(Data under study Opens)

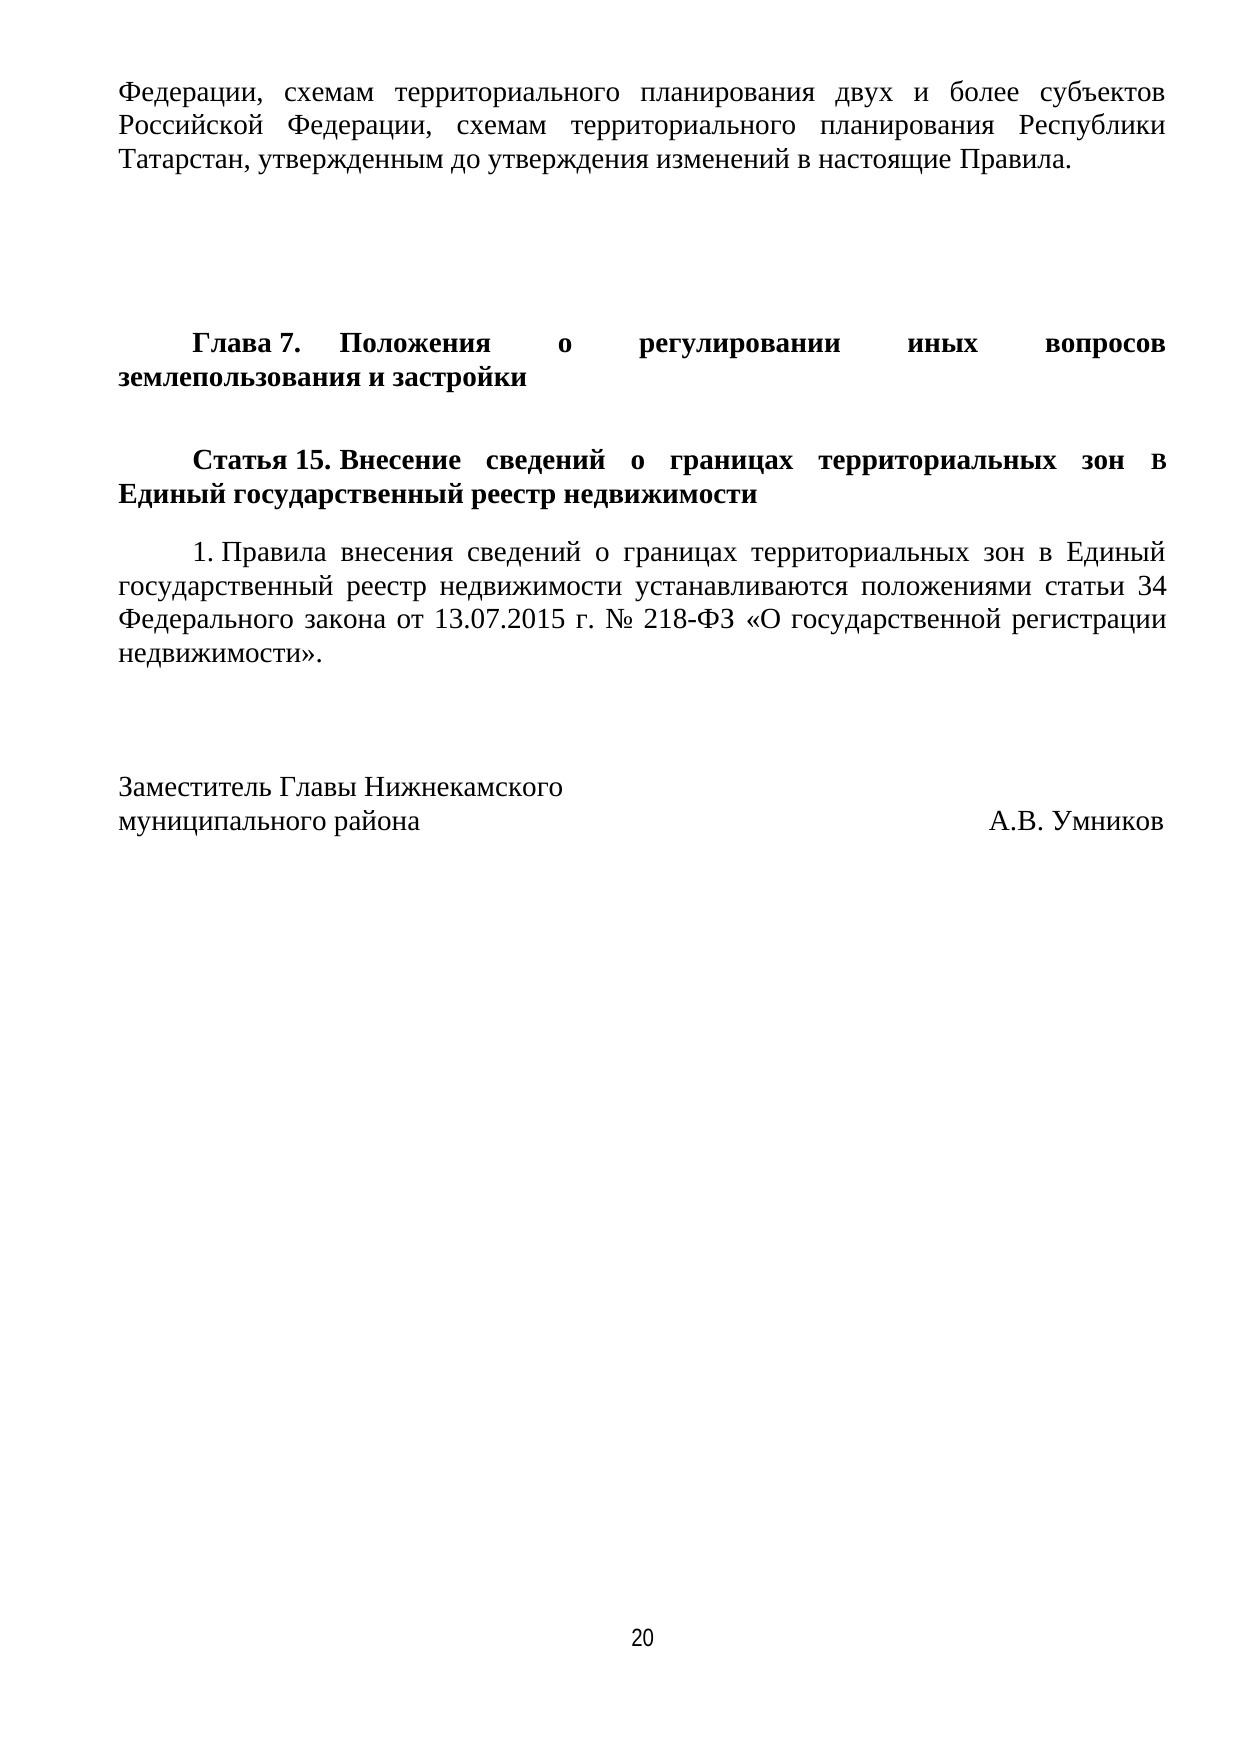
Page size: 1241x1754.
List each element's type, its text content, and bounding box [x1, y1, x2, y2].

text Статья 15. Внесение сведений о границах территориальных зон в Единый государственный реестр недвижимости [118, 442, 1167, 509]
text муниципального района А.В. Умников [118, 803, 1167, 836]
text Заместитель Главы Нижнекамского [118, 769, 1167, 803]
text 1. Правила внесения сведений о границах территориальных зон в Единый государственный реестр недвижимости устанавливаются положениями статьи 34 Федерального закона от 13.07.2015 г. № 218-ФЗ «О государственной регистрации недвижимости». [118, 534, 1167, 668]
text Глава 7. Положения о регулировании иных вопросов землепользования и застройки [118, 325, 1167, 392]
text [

(Data under study Closes)

▶ [What is needed]: Your response should reproduce the entire listing verbatim, minus the pictures.

▶ [Exercise answer]:
Page size: 1241x1754.
List each element's type, its text content, and bounding box [x1, y1, x2, y2].

text Статья 15. Внесение сведений о границах территориальных зон в Единый государственный реестр недвижимости [118, 442, 1167, 509]
text муниципального района А.В. Умников [118, 803, 1167, 836]
text Заместитель Главы Нижнекамского [118, 769, 1167, 803]
text 1. Правила внесения сведений о границах территориальных зон в Единый государственный реестр недвижимости устанавливаются положениями статьи 34 Федерального закона от 13.07.2015 г. № 218-ФЗ «О государственной регистрации недвижимости». [118, 534, 1167, 668]
text Глава 7. Положения о регулировании иных вопросов землепользования и застройки [118, 325, 1167, 392]
text [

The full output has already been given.